→ What to produce:
Only the lines from the one that contains "For every layout" through the last line of the records should appear, each printed exactly as it is.
* * * * * * * * *
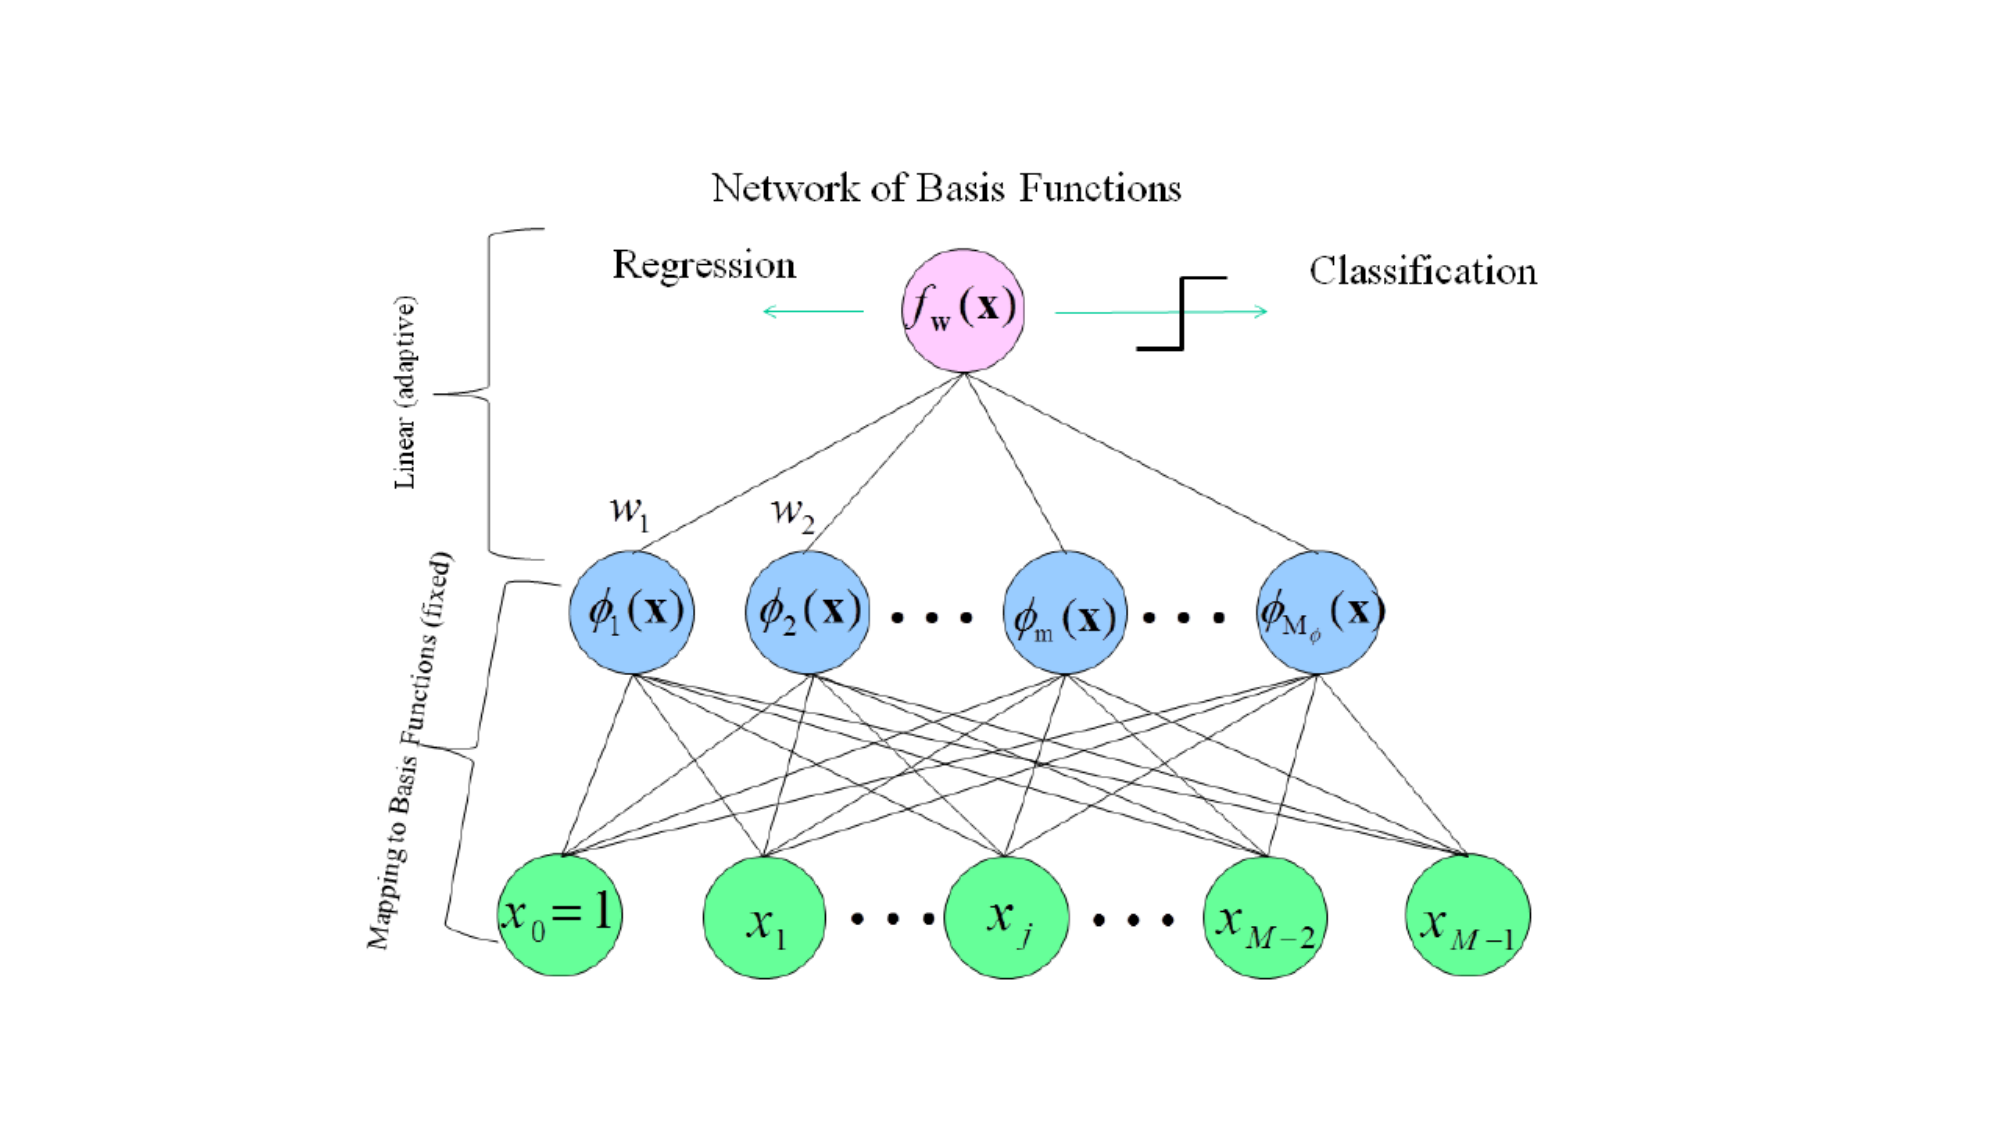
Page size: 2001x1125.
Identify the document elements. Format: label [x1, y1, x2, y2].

picture [295, 63, 1705, 1061]
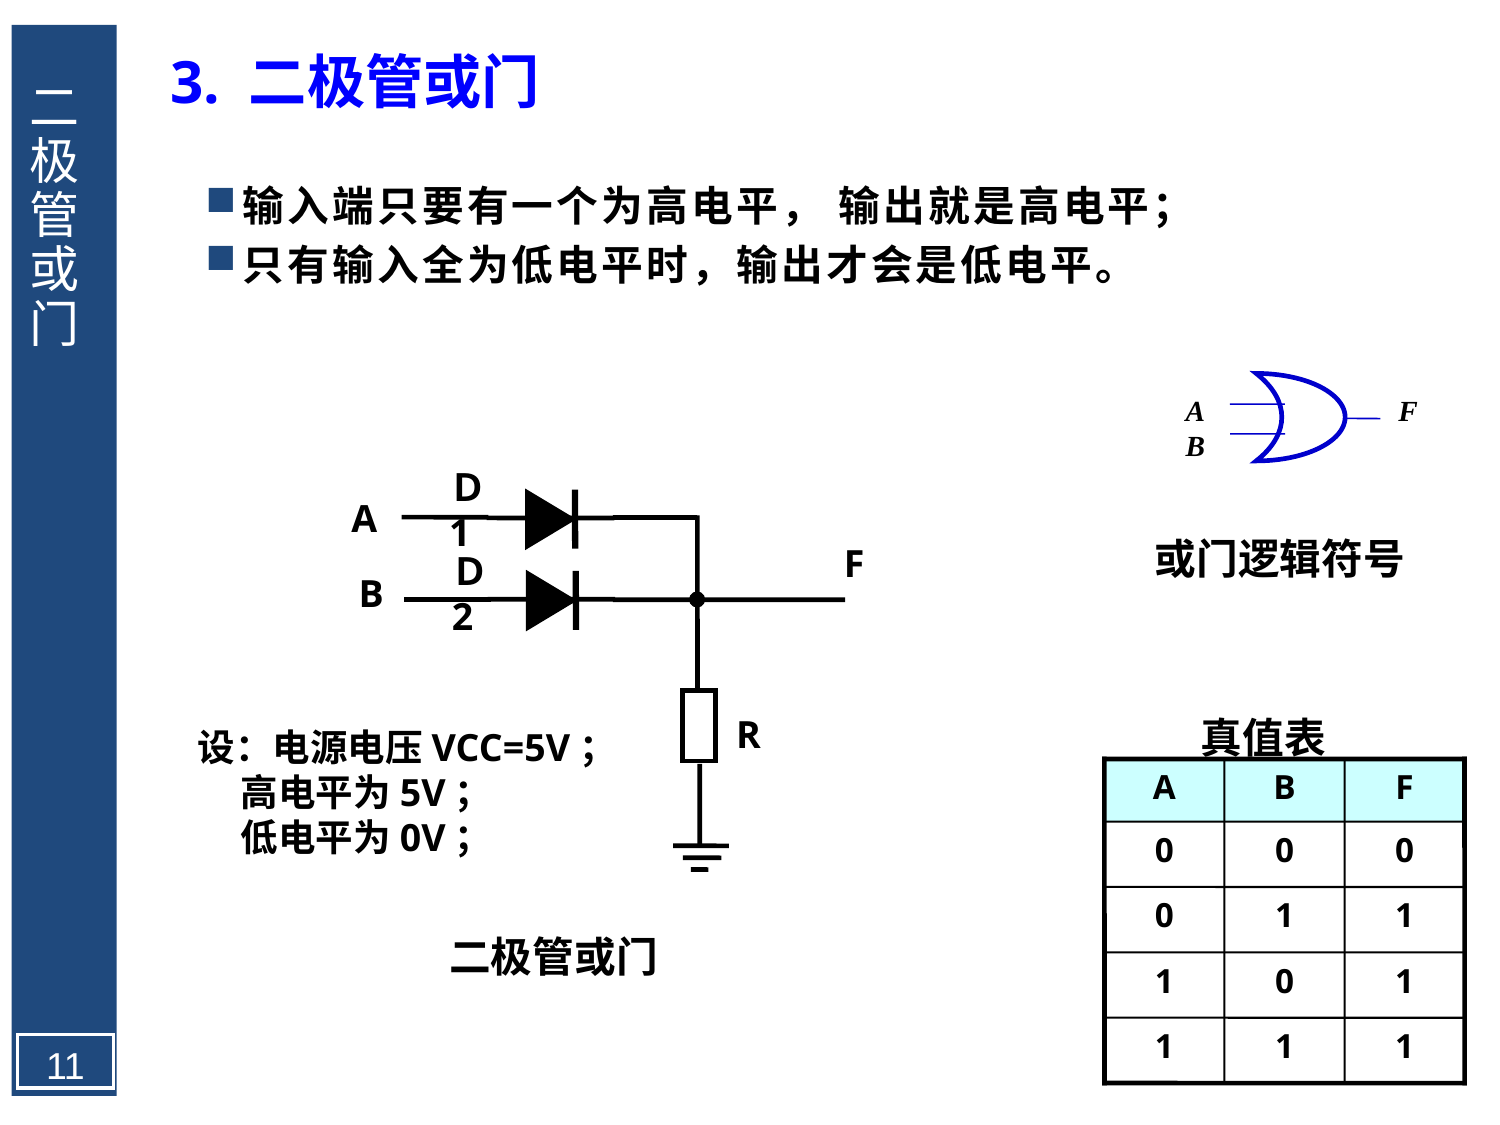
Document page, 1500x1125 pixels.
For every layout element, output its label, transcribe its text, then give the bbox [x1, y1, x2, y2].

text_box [1104, 703, 1465, 1084]
text_box 3. 二极管或门 [155, 38, 556, 123]
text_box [182, 455, 914, 990]
list 输入端只要有一个为高电平， 输出就是高电平； 只有输入全为低电平时，输出才会是低电平。 [183, 172, 1389, 321]
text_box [1139, 373, 1441, 591]
slide_number 11 [16, 1033, 115, 1090]
title 二极管或门 [15, 66, 113, 1075]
* * * * * * * * *
→ Output for this exercise:
For every layout element, output its label, transcribe its text, then give the bbox [x1, y1, x2, y2].

text_box [1104, 703, 1465, 1084]
text_box 3. 二极管或门 [155, 38, 556, 123]
text_box [182, 455, 914, 990]
list 输入端只要有一个为高电平， 输出就是高电平； 只有输入全为低电平时，输出才会是低电平。 [183, 172, 1389, 321]
text_box [1139, 373, 1441, 591]
slide_number 11 [16, 1033, 115, 1090]
title 二极管或门 [15, 66, 113, 1075]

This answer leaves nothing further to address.